What does the research say? Is there any truth to the summer loss claim? Yes. But it’s more limited than is generally acknowledged and it doesn’t point to the solution that’s most commonly endorsed.
First of all, whatever kind of loss does occur, at least in reading skills, is directly related to students’ socioeconomic status. Low-income children are affected disproportionately—to the point that a good part of what is classified as the achievement gap can be explained, statistically speaking, by class-based differences in what happens over the summer. The “summer shortfall…[of] low-SES youth…relative to better-off children contributes to the perpetuation of family advantage and disadvantage across generations.” That’s very different from sweeping claims about learning, per se, being something that’s inevitably lost when you take a break.
Second, to the extent that low-income kids are likely to lose ground in reading proficiency, Richard Allington, who specializes in this very issue, points out that summer school (and summer homework assignments) aren’t necessary or even sensible. Rather, he and his colleagues have shown that the key is to ensure “easy and continuing access to self-selected books for summer reading”—a solution that’s not only a lot cheaper than summer school but a lot less likely to cause kids’ interest in learning to evaporate in a sweltering classroom.
Third, in evaluating the nature and extent of the problem, it’s important to keep in mind that virtually all of the research, like almost all talk about the achievement gap itself, is limited to what shows up on standardized tests. Here’s the question we should be asking: “Is there still a summer loss problem when we use more meaningful assessments, or is it an artifact of exams that we already know to be deeply misleading (and to have bias built into them in various ways)?” The answer is: We just don’t know. For the time being, then, we should refer to the phenomenon as “summer loss on standardized tests.”
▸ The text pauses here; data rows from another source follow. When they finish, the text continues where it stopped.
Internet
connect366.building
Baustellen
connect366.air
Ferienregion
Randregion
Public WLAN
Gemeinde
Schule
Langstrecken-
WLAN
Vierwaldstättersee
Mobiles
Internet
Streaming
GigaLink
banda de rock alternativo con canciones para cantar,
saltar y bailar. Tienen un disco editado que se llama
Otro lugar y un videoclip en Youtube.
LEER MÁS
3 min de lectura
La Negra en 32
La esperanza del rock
Finally, even within standardized test measures, summer loss mostly applies to “factual and procedural knowledge” such as “math computation and spelling skills,” according to the 1996 meta-analysis that’s still the most widely cited source on the topic.  This echoes what we know about the whole idea of “time on task,” which turns out to have a much less significant relationship to learning outcomes when those outcomes are intellectually ambitious. More time reliably leads to higher achievement mostly when the task involves very little thinking.
As progressive educators have been pointing out for a long time, one of the flaws of traditional instruction is that it consists of transmitting a bunch of facts and skills to students, which they then promptly forget. Summer loss thus should be seen not as a sad but inescapable truth about education, but as one more indictment of traditional education, with its reliance on lectures, textbooks, worksheets, grades, tests, and homework—all employed in the service of making students cram bits of knowledge into their short-term memories. (And how absurd to think that the solution to this predictable forgetting is to give students more of the same!)
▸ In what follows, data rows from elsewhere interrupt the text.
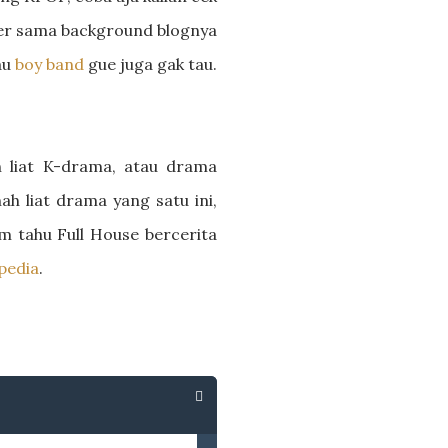
ader sama background blognya
au
boy band
gue juga gak tau.
liat K-drama, atau drama
ah liat drama yang satu ini,
m tahu Full House bercerita
pedia
.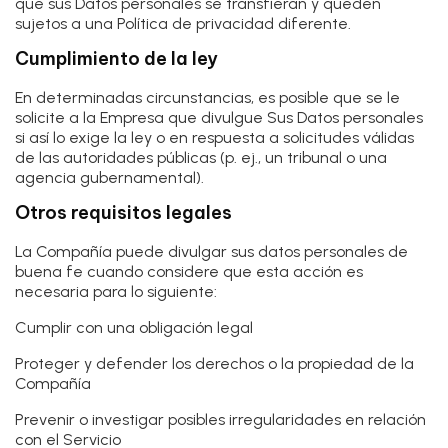
que sus Datos personales se transfieran y queden
sujetos a una Política de privacidad diferente.
Cumplimiento de la ley
En determinadas circunstancias, es posible que se le
solicite a la Empresa que divulgue Sus Datos personales
si así lo exige la ley o en respuesta a solicitudes válidas
de las autoridades públicas (p. ej., un tribunal o una
agencia gubernamental).
Otros requisitos legales
La Compañía puede divulgar sus datos personales de
buena fe cuando considere que esta acción es
necesaria para lo siguiente:
Cumplir con una obligación legal
Proteger y defender los derechos o la propiedad de la
Compañía
Prevenir o investigar posibles irregularidades en relación
con el Servicio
By the time September rolls around, kids may indeed be unable to recall what they were told in April: the distance between the earth and the moon, or the definition of a predicate, or the approved steps for doing long division. But they’re much less likely to forget how to set up an experiment to test their own hypothesis (if they had the chance to do science last spring), or how to write sentences that elicit a strong reaction from a reader (if they were invited to play with prose with that goal in mind), or what it means to divide one number into another (if they were allowed to burrow into the heart of mathematical principles rather than being turned into carbon-based calculators).
Summer learning loss? It’s just a subset of life learning loss—when the learning was dubious to begin with.
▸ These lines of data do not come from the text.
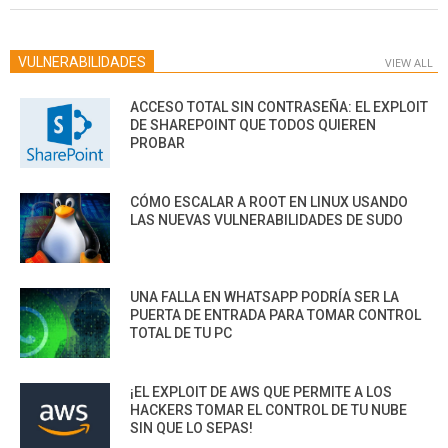
VULNERABILIDADES
VIEW ALL
ACCESO TOTAL SIN CONTRASEÑA: EL EXPLOIT
DE SHAREPOINT QUE TODOS QUIEREN
PROBAR
CÓMO ESCALAR A ROOT EN LINUX USANDO
LAS NUEVAS VULNERABILIDADES DE SUDO
UNA FALLA EN WHATSAPP PODRÍA SER LA
PUERTA DE ENTRADA PARA TOMAR CONTROL
TOTAL DE TU PC
¡EL EXPLOIT DE AWS QUE PERMITE A LOS
HACKERS TOMAR EL CONTROL DE TU NUBE
SIN QUE LO SEPAS!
1. For a refreshing perspective on this issue, see Tim Kreider, “The Busy Trap,” New York Times, June 30, 2012 -- available at http://ow.ly/bXIB3.
2. See my book The Homework Myth: Why Our Kids Get Too Much of a Bad Thing (Cambridge, MA: Da Capo Press, 2006), especially chapter 2.
3. Karl L. Alexander et al., “Lasting Consequences of the Summer Learning Gap,” American Sociological Review 72 (2007): 175.
4. Richard L. Allington et al., “Addressing Summer Reading Setback Among Economically Disadvantaged Elementary Students,” Reading Psychology 31 (2010): 423.
5. Harris Cooper et al., “The Effects of Summer Vacation on Achievement Test Scores,” Review of Educational Research 66 (1996): 260.